Swedish Institute of Computer Science
- Established: 1985; 41 years ago
- Focus: Applied computer science
- Head: Ingrid Nordmark
- Faculty: 160 researchers
- Staff: 200 employees total
- Address: Box 1263, SE-164 29 Kista, Sweden
- Location: Kista district, Stockholm, Uppland, Sweden
- Website: www.sics.se

= Swedish Institute of Computer Science =

RISE SICS (previously Swedish Institute of Computer Science) is a leading research institute for applied information and communication technology in Sweden.

==Background==

SICS was founded in 1985 in cooperation with KTH in Kista at the initiative of Ericsson and Televerket. The creation of SICS was a response to the creation of the Institute for New Generation Computer Technology (ICOT) by Japan's Ministry of International Trade and Industry (MITI). At this time similar organizations were created in the United States (Microelectronics and Computer Technology Corporation) and in the European Commonwealth (European Strategic Programme on Research in Information Technology and European Center for Research & Consultancy). The main driving force was that Japan had started to create Fifth Generation Computer Systems, that using massive parallelism in hardware and a strong focus on the programming language Prolog had set out to create computers capable of communication in natural languages.

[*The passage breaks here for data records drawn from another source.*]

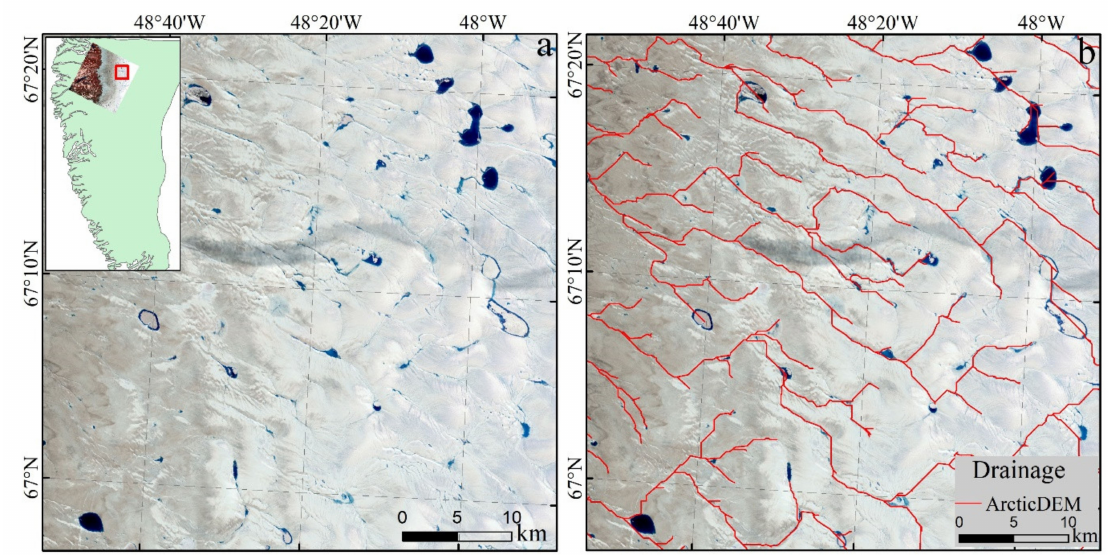
Figure 11. Verification of the ArcticDEM river network extraction result. The basin name of the inset map is the Southwest basin. Panel ( a ) is the distribution of the actual river network, and panel ( b ) is the river network extraction result for the ArcticDEM product. The background image is from Landsat-8 and was acquired on July 10,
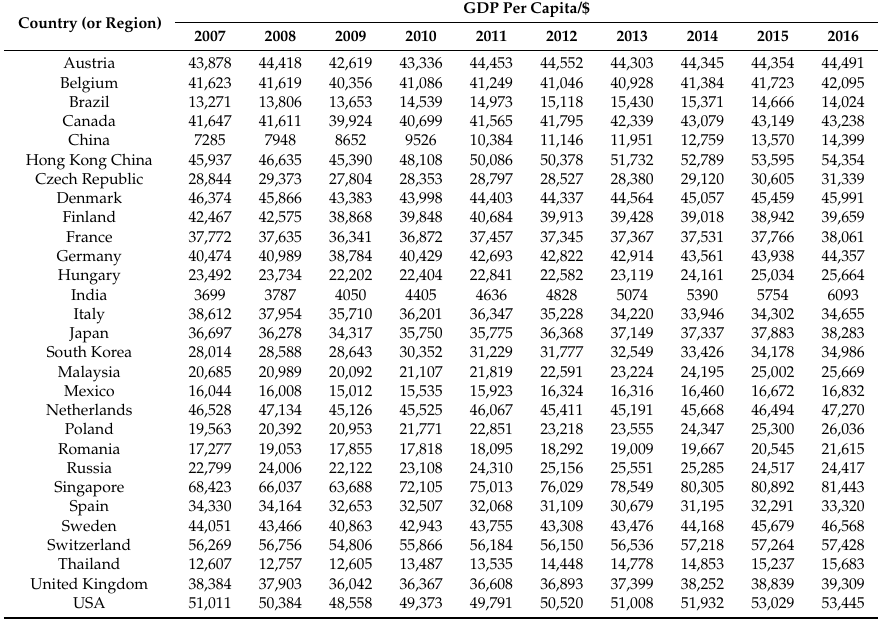
Table A2. The gross domestic product (GDP) 1 per capita of major exporters, based on purchasing power parity (PPP) 2 from 2007 to 2016. Country (or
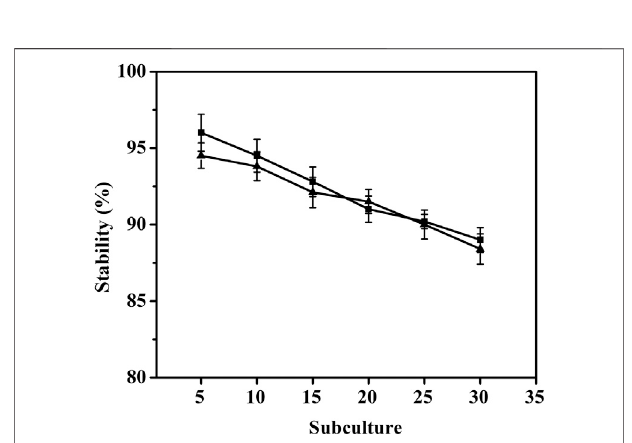
FIGURE 4 | Stability of the vector pMI-4. Filled square ( ■ ) represents C. glutamicum /pMI-4, and fi lled triangle ( ▲ ) represents C. glutamicum /pXMJ19.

One of the first projects initiated by SICS was related to parallel execution of Prolog, and already in the first year of activity SICS initiated development of a Prolog implementation named SICStus Prolog, featuring a Prolog-dialect, a compiler and a virtual machine. Around 1991 this implementation started to see use in the field of constraint programming.

SICS today explores the digitalization of products, services and businesses.

In January 2005, SICS had about 88 employees, of whom 77 were researchers, 30 with PhD degrees. As of April 2016, SICS had about 200 employees, of which 160 were researchers, 83 with PhD degrees. The institute is headquartered in the Kista district of Stockholm, with the main office in the Electrum building.

==Software==
Several well-known software packages have been developed at SICS:

- Contiki, an operating system for small-memory embedded devices
- Delegent, an authorization server
- Distributed Interactive Virtual Environment or DIVE in short
- lwIP, a TCP/IP stack for embedded systems
- Oz-Mozart, a multi-platform programming system
- Nemesis, a concept exokernel operating system
- Protothreads, light-weight stackless threads
- Quintus Prolog and SICStus Prolog, Prolog implementations
- Simics, a full-system simulator originally developed at SICS
- uIP, a TCP/IP stack for embedded systems

==Academic output==
The research at SICS results in approximately 100 refereed publications in academic journals, conferences and workshops per year. Around 2-4 SICS researchers receive higher academic degrees per year, and 1-3 persons move to academia for tenured positions.

SICS was ranked as the 15th most acknowledged computer science research institution in the world in an article in the December 2004 issue of the highly esteemed journal Proceedings of the National Academy of Sciences (PNAS). SICS is the only Swedish institution included in the list, and is one of two European institutions (the other one is INRIA) alongside 13 well-known American institutions, several of them larger than SICS.

==Notable spin-off companies==
- Dynarc (1997)
- Effnet (1997)
- Virtutech (1998)
- PipeBeach (1998)
- Tacton Systems (1998) - knowledge based solutions for sales and product configuration
- BotBox (1999)
- Voxi (1999)
- VerySolid (2004)
- Axiomatics (2006) - security solutions for digital data assets
- Asimus (2006) - search technology
- Peerialism (2007) - scalable and flexible file storage and video streaming solutions
- Gavagai (2008) - scalable and robust representation of semantics of linguistic data

==Funding==
SICS is owned jointly, 60% by the Swedish government, and 40% by Swedish industry. The government owners are the Research Institutes of Sweden (RISE), Swedish ICT, and the Defence Materiel Administration (FMV). The industry owners are a consortium of Ericsson, Asea Brown Boveri (ABB), Saab Group, Green Cargo, Bombardier Transportation, and TeliaSonera.

SICS research is funded by the owners, by national funding sources, often Vinnova (the Swedish Government Agency for Innovation Systems) and the Swedish Foundation for Strategic Research (SSF), and by industrial collaboration partners. SICS also participates in several European research projects funded by the European Commission.